The sonic impact of human technologies on non-human creatures, such as when the sound of a plane disrupts the ability for frogs to hear one another, causing their calls to fall out of synch and leaving them more vulnerable to predation, informed the audio work and is referenced in the score. Concurrent vocalization at different moments throughout the piece imply the political nature of collective sounding during queer times of day, and ideas of concealment, refuge or strength within and through a chorus. Other images in the score point to sounds that one is invited to imagine. Three curving lines reference the idea of the geophony, described in the score as “sounds made by the earth and atmosphere,” and the seismic waves that would have formed the mountains. The risograph print also includes imagery of topographical maps of Sulphur and Rundle Mountains, and of the Banff townsite that are manipulated and layered, locating the work within this specific geographic context as well as recalling the resonant lines indicative of sound or reverberation. Whether encountering Dawn Chorus, Evensong (Bow River Valley) as an audio work or through the printed risograph, Sheppard invites us to consider how we might be with others who take both human and nonhuman forms. To quote the score:
A collection of sounds together—becomes a chorus. Singing: A call to listen.
Copies of the risograph print, Dawn Chorus, Evensong (Bow River Valley) are available at the Front Desk of the Paul D. Fleck Library and Archives by request for viewing during regular Library Hours.
Vocalists: Pamela Hart, Stewart Legere, Lou Sheppard and Stephanie Yee. The artist would like to thank Pamela Hart for her assistance and conversations about the project; Banff Centre for Arts and Creativity and staff Mimmo Maiolo, Tyler Jordan, Megan Feniak, Karen Howard and Jacqueline Bell.
Lou Sheppard works in interdisciplinary audio, performance and installation-based practices. He has performed and exhibited across Canada, notably at The Art Gallery of York University; The Confederation Centre for the Arts, Charlottetown; and at Plug In ICA, Winnipeg; as part of the first Toronto Biennial of Art; as well as internationally at Kumu Kunstimuuseum, Estonia; in the Antarctic Biennial, and at Titanik Gallery, Finland.

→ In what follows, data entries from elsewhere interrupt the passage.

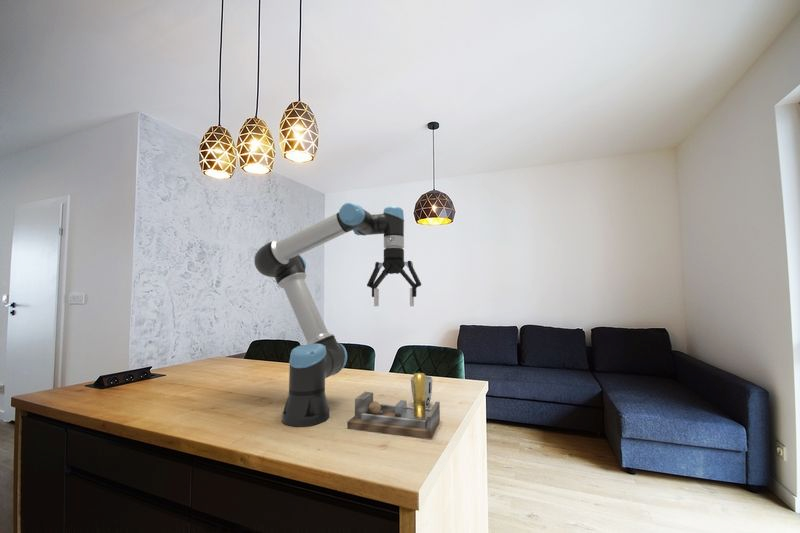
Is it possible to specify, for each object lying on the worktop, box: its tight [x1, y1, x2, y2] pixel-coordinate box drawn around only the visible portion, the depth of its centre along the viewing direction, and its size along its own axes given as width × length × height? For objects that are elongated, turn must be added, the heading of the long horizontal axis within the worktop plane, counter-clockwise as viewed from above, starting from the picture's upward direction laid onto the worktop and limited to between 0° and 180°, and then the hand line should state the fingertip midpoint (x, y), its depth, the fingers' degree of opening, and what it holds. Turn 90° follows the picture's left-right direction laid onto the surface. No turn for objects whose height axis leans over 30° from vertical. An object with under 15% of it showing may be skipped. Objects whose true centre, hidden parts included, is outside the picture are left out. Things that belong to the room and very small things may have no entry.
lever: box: [395, 372, 430, 426], centre depth 98 cm, size 10×8×14 cm
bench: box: [346, 391, 441, 440], centre depth 99 cm, size 26×14×8 cm, turn 73°
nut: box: [369, 400, 381, 415], centre depth 101 cm, size 4×4×4 cm
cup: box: [410, 375, 433, 409], centre depth 117 cm, size 8×8×10 cm
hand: (393, 306), depth 114 cm, fingers open, 13 cm apart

Sheppard has participated in numerous residencies, including the International Studio Curatorial Program, Brooklyn; La Cité des Arts, Paris; and as participant and faculty at Banff Centre. He has been longlisted for the Sobey Art Award in 2018, 2020 and 2021, and was the winner of the Hnatyshyn Foundation Emerging Atlantic Artist Residency in 2017. Sheppard is a settler on the traditional and unceded territory of the Mi’kmaq in Mi’kma’ki/Nova Scotia.